There are caveats to the raised-bed phenomena. They expose roots of winter hardy plants to excess cold in the depth of winter. We recommend choosing plants that are hardy to at least one planting zone above your own. A zone 6 Toronto garden demands that container-grown winter hardy plants are hardy to zone 5. You get the idea.
Raised beds tend to dry more quickly than ground level beds. This can be good as it decreases the likelihood of over watering, which is the root of 90% of all plant problems. But you do have to be vigilant about watering especially during hot, dry weather.

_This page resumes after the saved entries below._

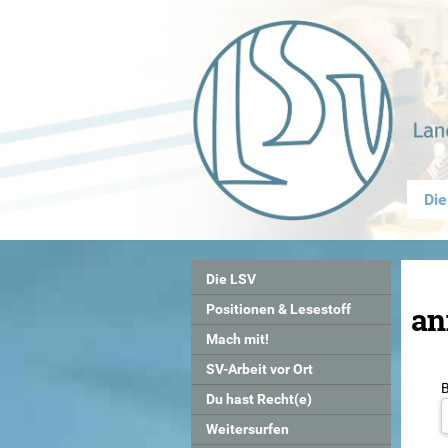
Die
Die LSV
an
Positionen & Lesestoff
Mach mit!
SV-Arbeit vor Ort
Du hast Recht(e)
Weitersurfen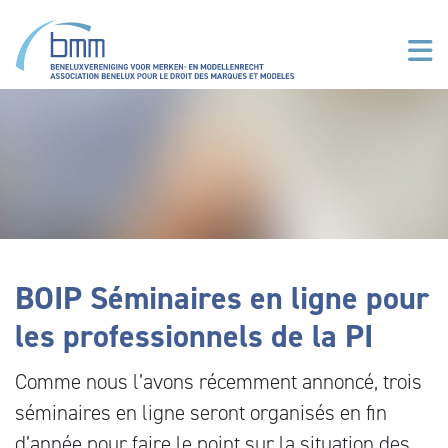
Aller au contenu principal
BOIP Séminaires en ligne pour
les professionnels de la PI
Comme nous l’avons récemment annoncé, trois
séminaires en ligne seront organisés en fin
d’année pour faire le point sur la situation des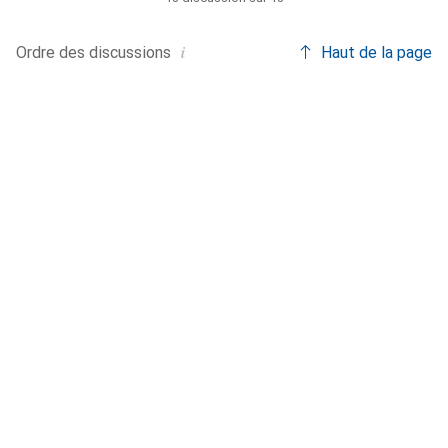
l'ipad Air et le clavier Logitech m'a appris à être prudent.
i
Ordre des
discussions
Haut de la page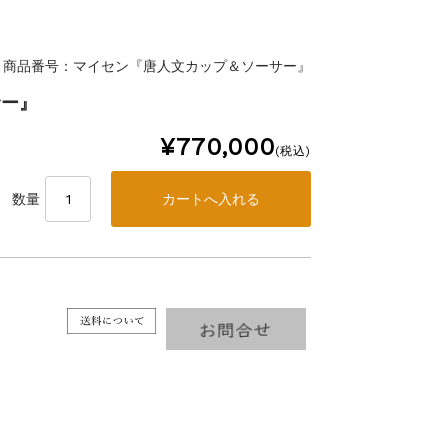
商品番号：マイセン『唐人文カップ＆ソーサー』
サー』
¥770,000
(税込)
数量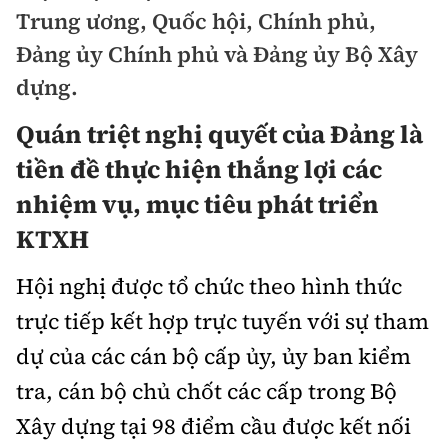
Chuyện dọc đường
Trung ương, Quốc hội, Chính phủ,
Quy hoạch kiến trúc
Quản lý
Kinh tế
Đảng ủy Chính phủ và Đảng ủy Bộ Xây
Cải chính
Vật liệu xây dựng
dựng.
Đường bộ
Thị trường
Pháp luật
Giám định chất lượng
Quán triệt nghị quyết của Đảng là
Hàng không
Tài chính
Thanh tra
tiền đề thực hiện thắng lợi các
An toàn giao thông
Quản lý đô thị
Đường sắt
Chứng khoán
nhiệm vụ, mục tiêu phát triển
An ninh hình sự
Giao thông 24h
Chất lượng sống
KTXH
Đăng kiểm
Bảo hiểm
Điều tra
ATGT địa phương
Giáo dục
Văn hóa - Giải Trí
Hội nghị được tổ chức theo hình thức
Đường sắt tốc độ cao
Doanh nghiệp
Pháp đình
Văn hóa giao thông
trực tiếp kết hợp trực tuyến với sự tham
Y tế
Văn hóa
Đường thủy
Thể thao
Hỏi - Đáp
dự của các cán bộ cấp ủy, ủy ban kiểm
Lái xe an toàn
Đời sống
Showbiz
Hàng hải
tra, cán bộ chủ chốt các cấp trong Bộ
Bóng đá
Công nghệ
Chung tay vì ATGT
Lao động - Công đoàn
Xây dựng tại 98 điểm cầu được kết nối
Điện ảnh
Đường sắt đô thị
Bình luận
Công nghệ mới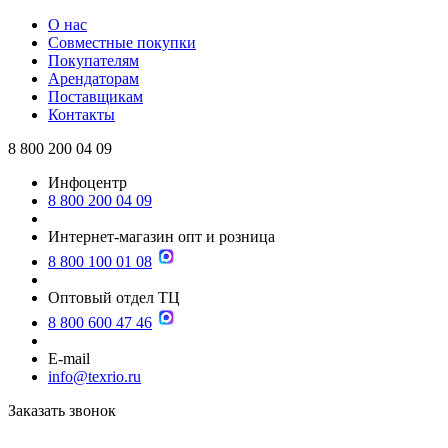
О нас
Совместные покупки
Покупателям
Арендаторам
Поставщикам
Контакты
8 800 200 04 09
Инфоцентр
8 800 200 04 09
Интернет-магазин опт и розница
8 800 100 01 08
Оптовый отдел ТЦ
8 800 600 47 46
E-mail
info@texrio.ru
Заказать звонок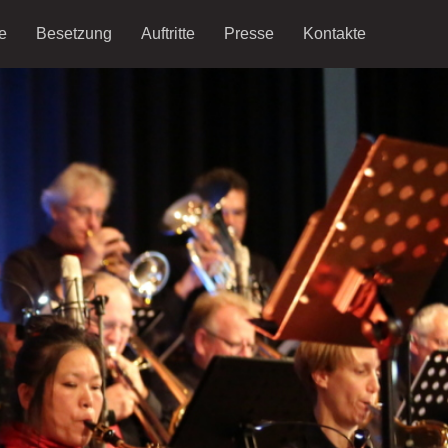
e
Besetzung
Auftritte
Presse
Kontakte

The answer to this is to mulch the soil heavily with finely ground up cedar bark mulch or clean straw (more on this in a later story).
This book is a thorough treatise on the subject, and we are delighted that a well-known Canadian writer has produced it. The back third of the book provides many ‘do it yourself’ raised bed projects. And this is the perfect time of year to dig in and build some of them.
Raised Bed Revolution.
Build it, fill it, plant it….Garden Anywhere!